- YOUR GOAL
Would you output the whole of the data exactly?

- DATASET EXCERPTS
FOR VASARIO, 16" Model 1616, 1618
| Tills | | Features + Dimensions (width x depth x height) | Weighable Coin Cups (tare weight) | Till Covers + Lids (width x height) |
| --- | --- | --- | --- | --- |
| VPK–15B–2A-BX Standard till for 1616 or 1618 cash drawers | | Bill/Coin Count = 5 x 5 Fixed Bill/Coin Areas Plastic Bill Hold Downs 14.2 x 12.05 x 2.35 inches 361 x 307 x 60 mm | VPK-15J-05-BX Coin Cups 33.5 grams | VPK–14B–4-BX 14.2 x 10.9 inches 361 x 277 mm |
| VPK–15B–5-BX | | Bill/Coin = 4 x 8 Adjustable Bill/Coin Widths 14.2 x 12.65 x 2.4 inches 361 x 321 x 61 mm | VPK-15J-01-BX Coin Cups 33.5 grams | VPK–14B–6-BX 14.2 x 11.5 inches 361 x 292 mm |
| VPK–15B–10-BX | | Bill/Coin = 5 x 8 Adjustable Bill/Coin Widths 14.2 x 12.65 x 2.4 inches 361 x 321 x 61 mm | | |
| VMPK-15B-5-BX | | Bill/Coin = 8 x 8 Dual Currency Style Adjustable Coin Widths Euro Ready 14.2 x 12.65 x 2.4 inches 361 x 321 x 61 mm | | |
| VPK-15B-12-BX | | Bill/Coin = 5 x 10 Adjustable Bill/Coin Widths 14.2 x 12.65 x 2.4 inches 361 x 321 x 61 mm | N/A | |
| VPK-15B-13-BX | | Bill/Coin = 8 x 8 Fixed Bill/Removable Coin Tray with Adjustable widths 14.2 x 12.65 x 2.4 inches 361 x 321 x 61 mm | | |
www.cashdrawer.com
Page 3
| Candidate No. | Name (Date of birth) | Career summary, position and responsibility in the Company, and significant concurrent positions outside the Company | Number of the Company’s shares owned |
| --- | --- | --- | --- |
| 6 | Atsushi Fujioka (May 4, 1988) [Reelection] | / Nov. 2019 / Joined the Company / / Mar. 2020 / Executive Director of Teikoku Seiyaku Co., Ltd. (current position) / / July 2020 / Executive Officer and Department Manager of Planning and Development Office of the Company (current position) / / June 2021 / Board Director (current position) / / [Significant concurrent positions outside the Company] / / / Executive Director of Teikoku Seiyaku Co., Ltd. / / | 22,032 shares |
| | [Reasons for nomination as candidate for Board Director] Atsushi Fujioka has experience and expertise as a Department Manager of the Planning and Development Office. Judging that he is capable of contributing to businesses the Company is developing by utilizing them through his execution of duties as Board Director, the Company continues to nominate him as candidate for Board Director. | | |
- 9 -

- YOUR SOLUTION
FOR VASARIO, 16" Model 1616, 1618
| Tills | | Features + Dimensions (width x depth x height) | Weighable Coin Cups (tare weight) | Till Covers + Lids (width x height) |
| --- | --- | --- | --- | --- |
| VPK–15B–2A-BX Standard till for 1616 or 1618 cash drawers | | Bill/Coin Count = 5 x 5 Fixed Bill/Coin Areas Plastic Bill Hold Downs 14.2 x 12.05 x 2.35 inches 361 x 307 x 60 mm | VPK-15J-05-BX Coin Cups 33.5 grams | VPK–14B–4-BX 14.2 x 10.9 inches 361 x 277 mm |
| VPK–15B–5-BX | | Bill/Coin = 4 x 8 Adjustable Bill/Coin Widths 14.2 x 12.65 x 2.4 inches 361 x 321 x 61 mm | VPK-15J-01-BX Coin Cups 33.5 grams | VPK–14B–6-BX 14.2 x 11.5 inches 361 x 292 mm |
| VPK–15B–10-BX | | Bill/Coin = 5 x 8 Adjustable Bill/Coin Widths 14.2 x 12.65 x 2.4 inches 361 x 321 x 61 mm | | |
| VMPK-15B-5-BX | | Bill/Coin = 8 x 8 Dual Currency Style Adjustable Coin Widths Euro Ready 14.2 x 12.65 x 2.4 inches 361 x 321 x 61 mm | | |
| VPK-15B-12-BX | | Bill/Coin = 5 x 10 Adjustable Bill/Coin Widths 14.2 x 12.65 x 2.4 inches 361 x 321 x 61 mm | N/A | |
| VPK-15B-13-BX | | Bill/Coin = 8 x 8 Fixed Bill/Removable Coin Tray with Adjustable widths 14.2 x 12.65 x 2.4 inches 361 x 321 x 61 mm | | |
www.cashdrawer.com
Page 3
| Candidate No. | Name (Date of birth) | Career summary, position and responsibility in the Company, and significant concurrent positions outside the Company | Number of the Company’s shares owned |
| --- | --- | --- | --- |
| 6 | Atsushi Fujioka (May 4, 1988) [Reelection] | / Nov. 2019 / Joined the Company / / Mar. 2020 / Executive Director of Teikoku Seiyaku Co., Ltd. (current position) / / July 2020 / Executive Officer and Department Manager of Planning and Development Office of the Company (current position) / / June 2021 / Board Director (current position) / / [Significant concurrent positions outside the Company] / / / Executive Director of Teikoku Seiyaku Co., Ltd. / / | 22,032 shares |
| | [Reasons for nomination as candidate for Board Director] Atsushi Fujioka has experience and expertise as a Department Manager of the Planning and Development Office. Judging that he is capable of contributing to businesses the Company is developing by utilizing them through his execution of duties as Board Director, the Company continues to nominate him as candidate for Board Director. | | |
- 9 -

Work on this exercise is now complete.